The South Snake showing is located 4 km South of the Rusty Zone at the south end of Snake Lake. The showing is defined by two 3m long boulders containing strong actinolite alteration and abundant pyrrhotite. The host rock is a clastic rock which has been bleached and brecciated with a carbonate actinolite rich matrix. Sulphides are concentrated in the breccia matrix but are also disseminated in the host rock. Grab rock samples up to 12 g/t Au were discovered prior to 2012 work. The source area for these boulders has not been identified by follow up work and the majority of surrounding rock is largely unaltered.

North Snake Prospect

The North Snake showing is defined by boulders with gold values up to 32 g/t. Two drill holes drilled at North Snake during the spring 2012 program failed to intersect significant mineralization. An additional two holes were drilled in 2013 intersecting hydrothermal breccias hosted in mudstone and siltstone. One interval returned 6m of 1.3 g/t Au in brecciated and quartz-carbonate-actinolite-biotite-magnetite altered mudstone with abundant pyrrhotite in the infill. Prospecting and mapping in 2012 identified a 200m long trend of mineralized boulders (1.0 to 3.84 g/t Au) “up-ice” of the drill holes suggesting the bedrock source is further to the north. Some of these mineralized samples were a pyrrhotite- and actinolite-rich rock very similar to that intersected at the top of Rusty drill hole KI12-003. Additional rock and till sampling along this boulder trend is required in order to define a justifiable drill target.

Heart Pond Prospect

The Heart Pond Showing is defined by several large boulders over a 90 x 100m area with gold grades up to 5.3 g/t. The host rock is described as pyrrhotite, pyrite, and arsenopyrite-bearing albite-actinolite-carbonate altered conglomerate. There is no obvious support from the magnetics or till sampling and as such this is thought to be a low priority drill target.

Airstrip Prospect

The Airstrip showing is defined by s 12 x 12 m outcrop that was originally found during prospecting in 1992. Historic rock sampling revealed mineralized samples up to 15.0 g/t Au.

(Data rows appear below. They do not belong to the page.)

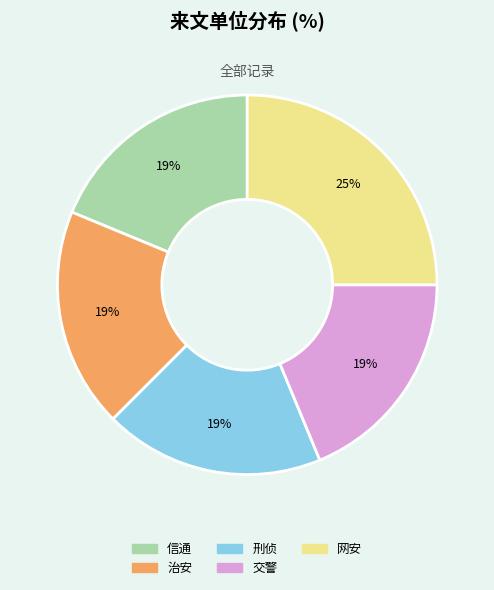

Which has a higher value, 网安 or 治安?

网安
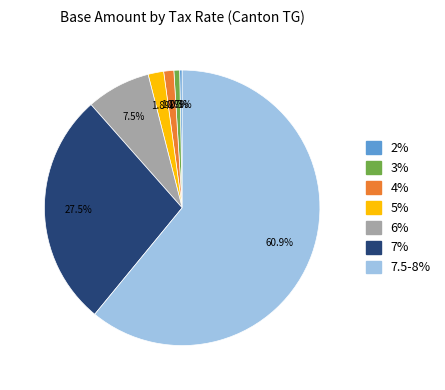

What is the majority slice?

7.5-8%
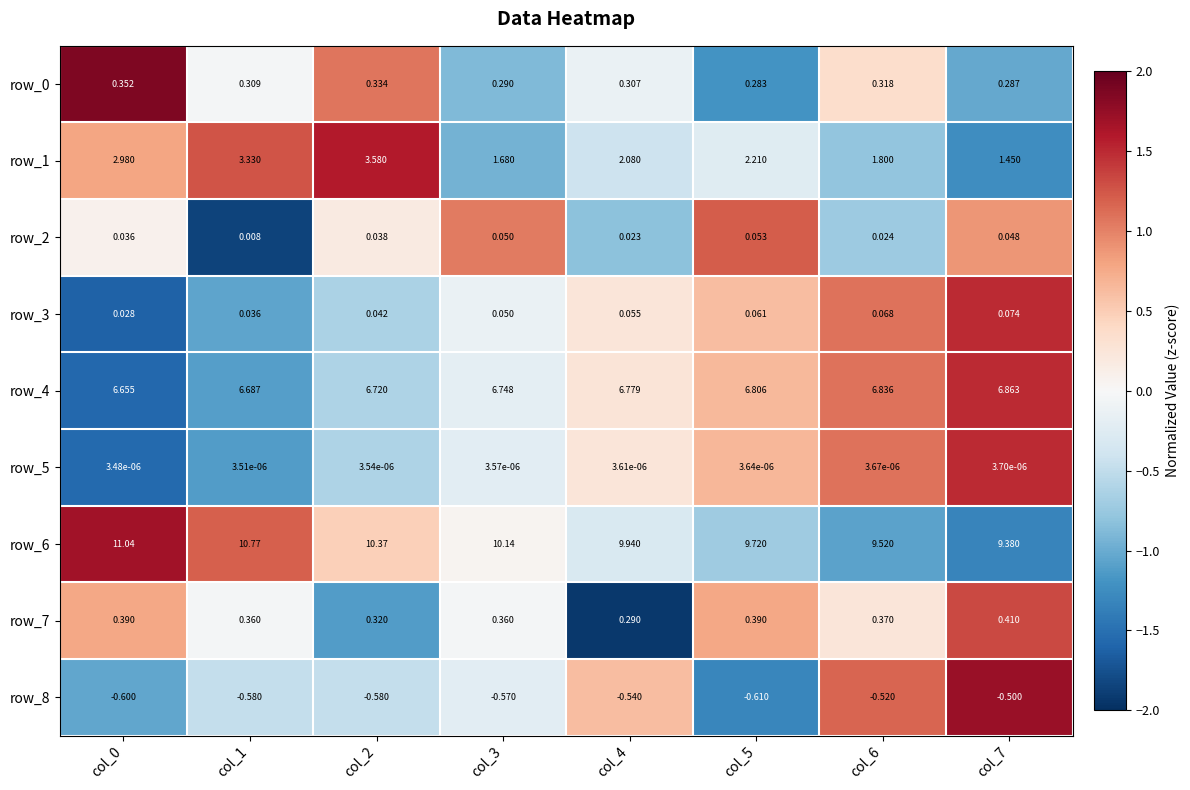

Count the number of data series in this chart.

9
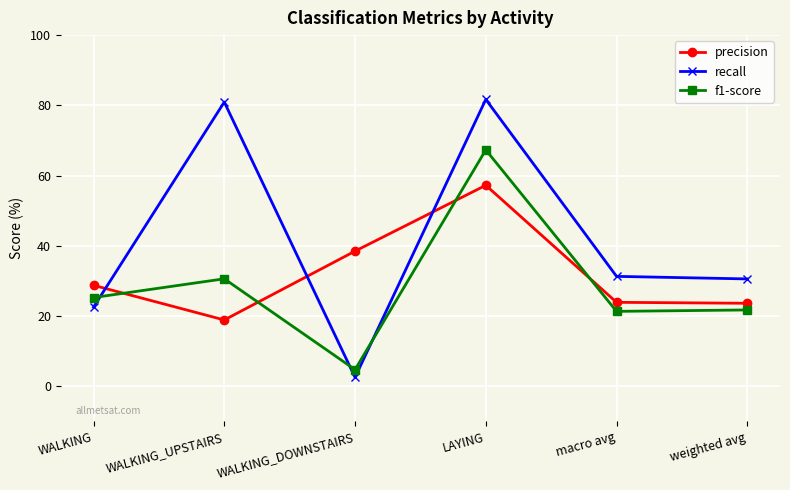

Where is the first local minimum for recall?

WALKING_DOWNSTAIRS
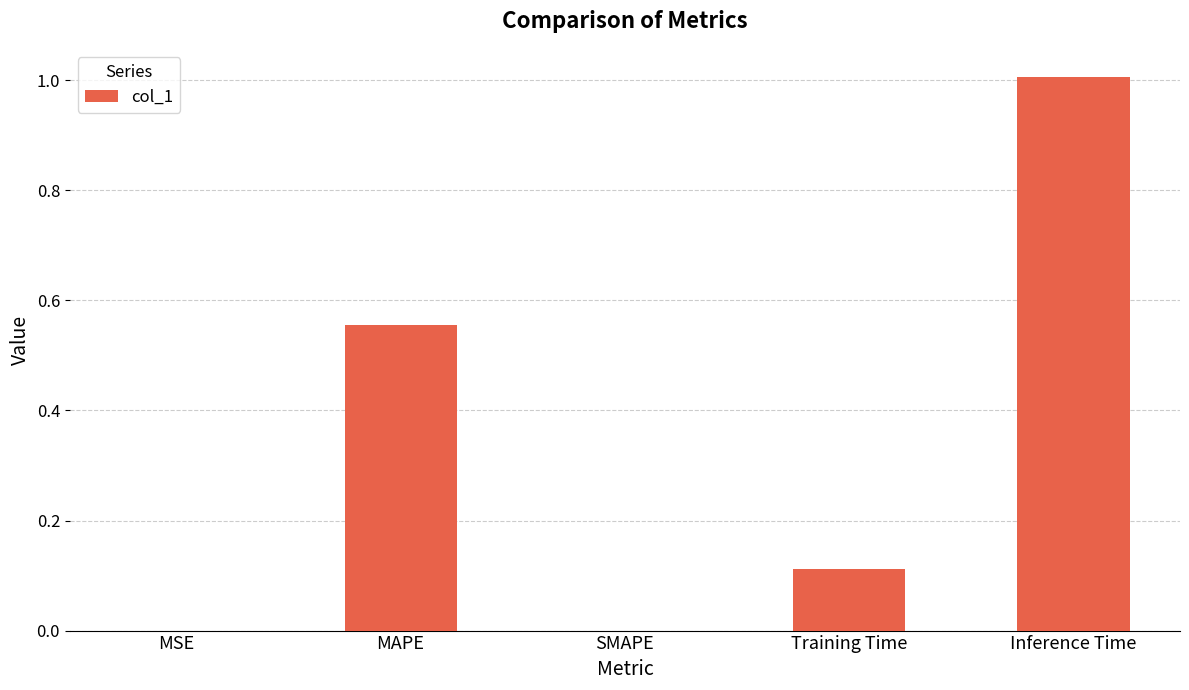

Which category has the highest value across all series?

Inference Time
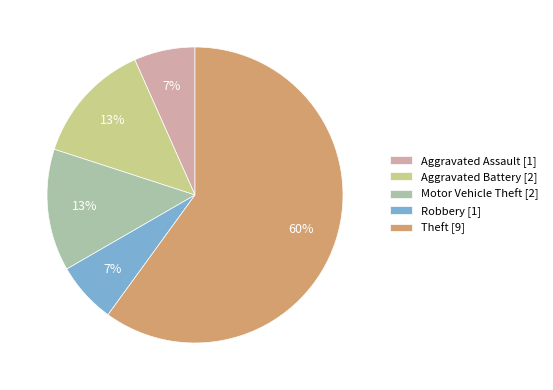

Combined, do Robbery [1] and Motor Vehicle Theft [2] account for over 50%?

No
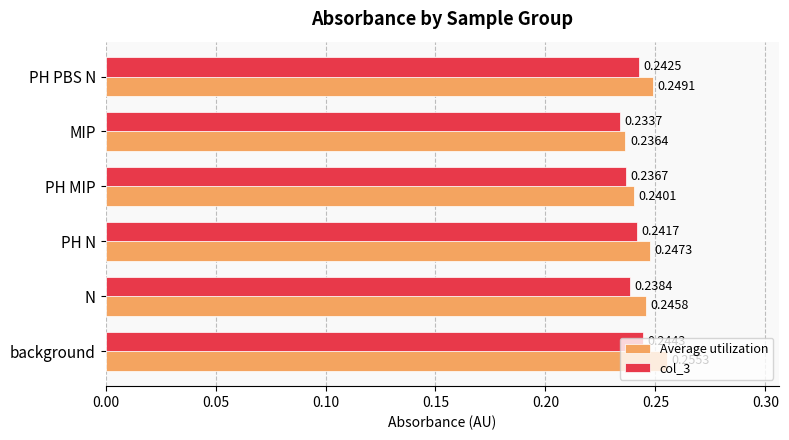

At which category is the sum across all series the highest?

background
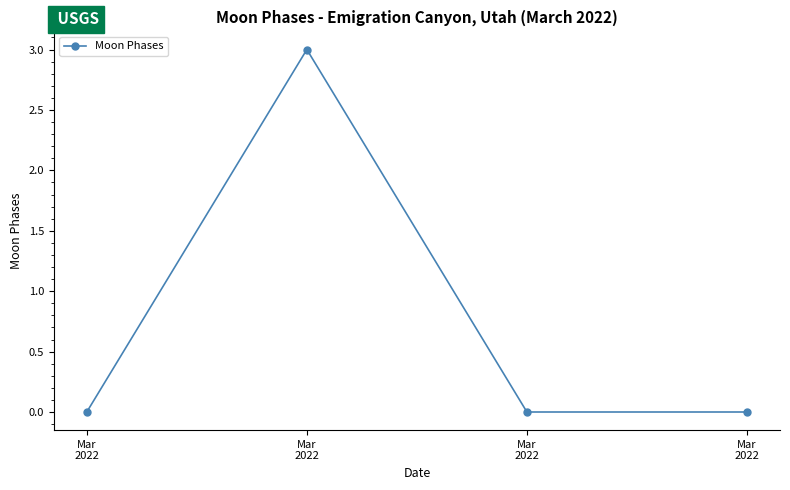

What is the sum of all values?

3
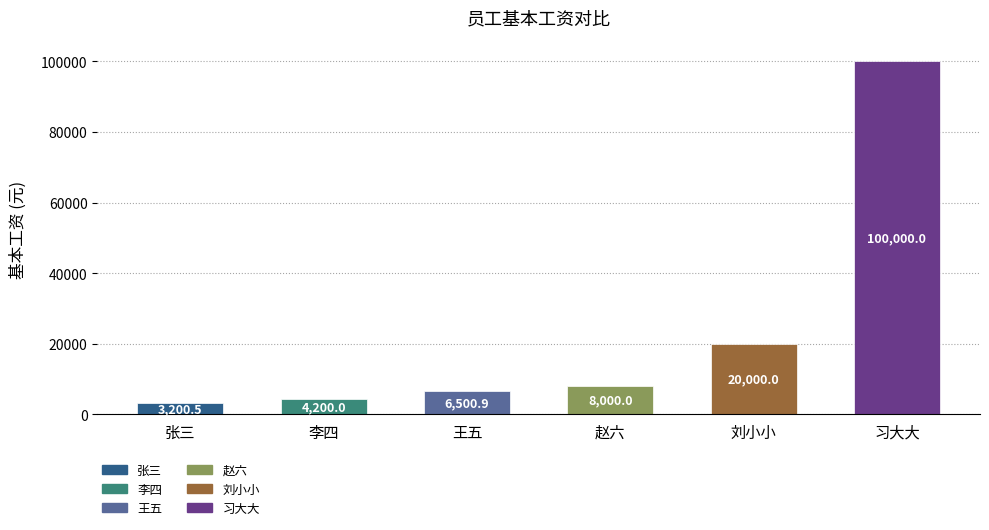

How many bars are there in total?

6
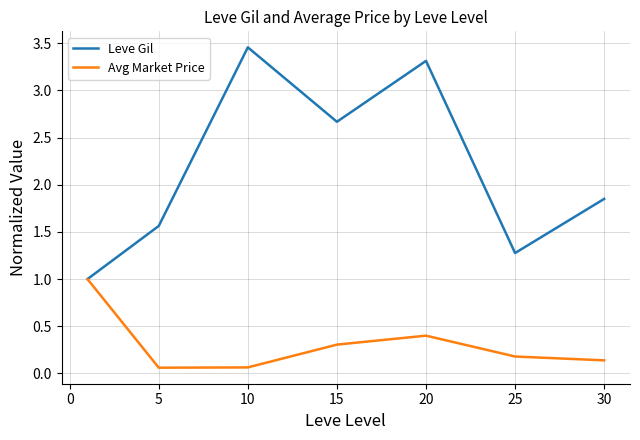

Which series has the largest range (max minus min)?

Leve Gil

The host rock is described as a highly albitized and locally brecciated Tavani siltstone and conglomerate ( or felsic volcaniclastic) with massive pale white fine to medium grained albitite, to brecciated rock with albitized clasts floating in actinolite bearing matrix with slight foliation (Turner, 2011). The mineralized outcrop defining the airstrip showing was drilled by Newmont in 2008 but failed to intersect significant gold values.